• PAGE TEXT:
|---|

When one of these backlashes get rolling, it can sometimes be hard to separate the good faith critics from the angry babies. But the angry babies cry the loudest, so they get attention. “The hardest part was for people on the cast who have had things related to them privately that are just harmful,” Amazon Studios exec Vernon Sanders told The Hollywood Reporter.
J.D. Payne, who runs The Rings of Power alongside Patrick McKay, was especially upset by the backlash, even if a lot of people saw it coming. “The spirit of Tolkien is about disparate peoples who don’t trust one another and look different from one another finding common ground in friendship and accomplishing big things,” he said. “That’s the spirit we’ve tried to inculcate into every single comma and period in the show. That this aspiration would be offensive to people and enrage them … it’s very hard for us to understand.”

|---|

• SUPPLIED INFORMATION:
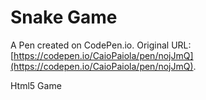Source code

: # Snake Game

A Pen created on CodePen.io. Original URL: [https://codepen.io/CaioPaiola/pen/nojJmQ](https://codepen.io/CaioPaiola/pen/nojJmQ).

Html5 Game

|---|

• QUESTIONS ON THE MATERIAL:
1. Return the Rings of Power backlash passage, everything from "When one of" down to "The Hollywood Reporter.", copied word for word.
2. Write the next part of the Rings of Power backlash passage, picking up after its final sentence.

• SET OF ANSWERS:
1.
When one of these backlashes get rolling, it can sometimes be hard to separate the good faith critics from the angry babies. But the angry babies cry the loudest, so they get attention. “The hardest part was for people on the cast who have had things related to them privately that are just harmful,” Amazon Studios exec Vernon Sanders told The Hollywood Reporter.

2.
"What are they protecting? I don’t see how people who are saying these things think that they’re fighting for good. There’s a line in episode seven where Galadriel says every war is fought from without and within. Even if you’re fighting for something you think is good, if you do something worse in that fight, then you become evil. I don’t see how people who are saying these things think that they’re fighting for good. It’s patently evil."
I’ll give this to Payne and McKay: they do seem to have a genuine love for the works of J.R.R. Tolkien. You can see Galadriel say that line when the seventh episode of The Rings of Power drops on Amazon tomorrow.